For those who like well-constructed films that don't let up, who like good performances and who like older British films, Ice Cold in Alex is worth having. The DVD transfer is just fine.

"Worth waiting for"....this dvd5
As the man said "They dont make them like this anymore."
This 1958 is a classic, taut war movie about the Second World War, about a small group of ordinary people who faced with crisis and peril just get on with it. I could watch this movie any day of the week and never get tired of it.

The main characters are an army captain on the verge of a breakdown, a determined nurse, a solid sergeant major and a South African soldier whom they pick up on the way. With simple heroism they try making their way to their goal, which in this case is a glass of ice cold beer in Alexandria on the coast.

The measure of a great film is whether it can stand the test of time. "Ice Cold In Alex" surely does that. The film has an excellent storyline and the acting and location cinematography is faultless. As you watch this film you gain a real sense of what it may have been like when British lines were in confusion at the spectre of the advancing Afrika Corps as our party try to effect an escape from the advancing Germans in a field ambulance.
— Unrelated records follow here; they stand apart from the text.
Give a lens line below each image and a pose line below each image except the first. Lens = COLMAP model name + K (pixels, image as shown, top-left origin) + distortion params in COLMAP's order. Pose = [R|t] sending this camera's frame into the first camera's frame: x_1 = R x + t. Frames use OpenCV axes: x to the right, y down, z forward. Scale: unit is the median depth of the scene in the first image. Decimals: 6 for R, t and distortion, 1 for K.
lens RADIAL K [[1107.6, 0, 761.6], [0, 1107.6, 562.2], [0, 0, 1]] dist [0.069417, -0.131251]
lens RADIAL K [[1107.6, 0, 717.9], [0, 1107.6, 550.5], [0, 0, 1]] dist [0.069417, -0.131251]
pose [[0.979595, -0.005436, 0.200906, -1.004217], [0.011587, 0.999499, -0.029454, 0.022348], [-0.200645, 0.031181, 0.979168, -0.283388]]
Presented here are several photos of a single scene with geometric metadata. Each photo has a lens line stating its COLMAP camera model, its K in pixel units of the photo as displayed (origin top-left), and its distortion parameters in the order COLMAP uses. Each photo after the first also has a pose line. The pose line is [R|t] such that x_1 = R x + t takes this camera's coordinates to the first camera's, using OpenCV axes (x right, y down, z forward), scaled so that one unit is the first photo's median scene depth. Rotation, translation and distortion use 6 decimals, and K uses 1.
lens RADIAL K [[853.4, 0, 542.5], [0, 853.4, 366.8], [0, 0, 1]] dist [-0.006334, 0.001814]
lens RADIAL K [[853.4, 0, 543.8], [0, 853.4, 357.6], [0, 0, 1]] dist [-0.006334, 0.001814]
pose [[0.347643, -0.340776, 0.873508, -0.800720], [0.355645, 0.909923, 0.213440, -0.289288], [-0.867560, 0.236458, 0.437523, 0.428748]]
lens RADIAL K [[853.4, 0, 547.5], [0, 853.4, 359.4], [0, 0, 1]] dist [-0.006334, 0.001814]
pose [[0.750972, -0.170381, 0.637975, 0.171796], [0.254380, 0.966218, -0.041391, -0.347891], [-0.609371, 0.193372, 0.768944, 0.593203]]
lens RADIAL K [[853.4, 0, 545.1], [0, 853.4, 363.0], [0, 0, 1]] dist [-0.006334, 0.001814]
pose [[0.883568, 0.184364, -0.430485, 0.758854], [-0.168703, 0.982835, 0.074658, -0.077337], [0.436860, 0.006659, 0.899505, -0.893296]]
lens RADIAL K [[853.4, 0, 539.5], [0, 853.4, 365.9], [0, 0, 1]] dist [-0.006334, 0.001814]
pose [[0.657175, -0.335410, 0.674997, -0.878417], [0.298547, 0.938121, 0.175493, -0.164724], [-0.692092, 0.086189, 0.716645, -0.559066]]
Methinks i'll take a day off soon, and pull out my old dvds and set myself up for a day long movie session - Flight of the Phoenix, Ice Cold In Alex and Lawrence of Arabia, and sink a few beers.
"Worth waiting for".

Classic wartime adventure5
This is a terrific story of courage and endurance in the desert during WW2. John Mills (with terrible dyed blonde hair) is a British ambulance officer with a drink problem, who escapes the seige of Tobruk and has to get his passengers safely to Alexandria. With him is a stalwart sergeant (Harry Andrews) a mysterious South African (Anthony Quayle) and a gorgeous nurse (Sylvia Sims). This simple yet gripping story follows their struggles to get to Alexandria, evading capture by Germans. All the performances are first rate. The film contains what is for me, the most agonising scene in any movie. It's the excruciating moment when they've spent hours painfuly pushing the ambulance up a mountain of sand, and Syliva Sims unwittingly lets go of the crank and the amublance slides all the way down to the bottom again. I just die with mortification for her every time I see this scene, I am just SO sorry for her, and the men are all so NICE about it, which makes it even worse. And then of course there's that completely and utterly memorable scene at the end where they're in the bar in Alex and finally get their ice-cold beers. It really is worth waiting for. Marvellous film.